When Freshman Emma Noverr left her home in Colorado to come to Hillsdale this fall, she left what she called the “cycling Mecca of America,” and came to a place without an established cycling community. Rather than give up cycling, she created her own community.
That community is called the Endurance Sports Club, of which Noverr is president. The club competes as a collegiate club team and will begin racing competitively in the spring. It currently has four members, and its coach and faculty adviser, Laura Peter, is enjoying the experience of helping students progress as cyclists.
“I love working with athletes that care,” Peter said. “Emma has been very proactive and very ready to stand up for the club.”
Peter said endurance athletes don’t peak until their late 20s or early 30s, and that changes the way she trains her team members.
“You have to train athletes knowing that you only have them for four years,” Peter said. “As a coach, I want to instill love in the athletes and make sure they still love cycling when they leave.”

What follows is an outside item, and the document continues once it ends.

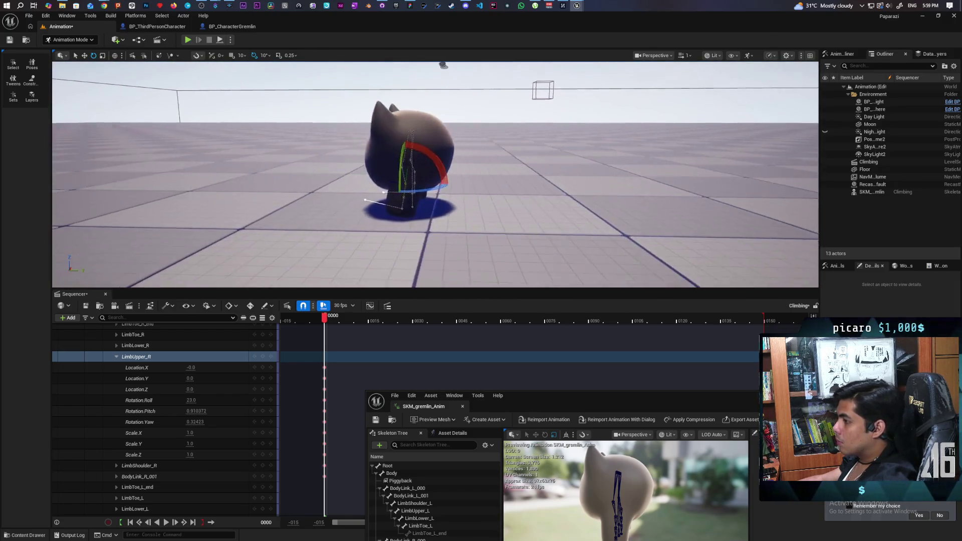
scroll(451, 173, up, 5)
scroll(451, 173, down, 5)
drag(451, 173, 339, 173)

Part of instilling that love are frequent visits to what Noverr calls the “Pain Cave.” The “Pain Cave” is a training area in Peter’s garage she created for the team so they could train during the winter months.
“We usually ride for about 12 hours a week and do six hours of weight training a week in the Pain Cave,” Noverr said. “It’s a nice outlet for us.”
Because that training may sound pretty intense to most, the Endurance Sports Club will expand to include members that don’t wish to train at that level.
“The winter training is for people that are really committed,” Peter said. “When the weather turns, we’ll go out for Saturday midday rides. We just want to introduce people to any type of cycling.”
While the club will try to attract casual riders in order to expand, Joseph Toates, the co-founder of the club, said the club was originally created so its members could compete at the collegiate level.
“Both Emma and I really like the racing scene,” Toates said. “We wanted to create the structure to race around here to race for the college, and not just some company team.”
Toates ran half-marathons competitively before becoming a competitive cyclist. He said he switched to competitive cycling because long-distance running competitions felt like exercise, while cycling races require skills specific to competing against other people.
“There isn’t really any reason to look at anybody around you during a half-marathon,” Toates said. “Bike races are very strategic, it’s difficult to learn how to do, and they aren’t just an exercise competition.”
As the fledgling club begins its first season, the Instagram biography of the club describes it as, “Four broke students on a quest for the athlete water bottles.”
The desired “athlete water bottles” are clear bottles with a Hillsdale athletics logo on the side, and are distributed only to members of Hillsdale’s official sports teams, not club teams like the Endurance Sports Club. Peter said she believed cycling would always be a club sport at Hillsdale, but Noverr was more optimistic.
“Dr. Arnn actually used to race bikes back in Claremont, and a lot of other professors have done the same,” Noverr said. “The possibility is there…right now we are just working on affording uniforms. Baby steps.”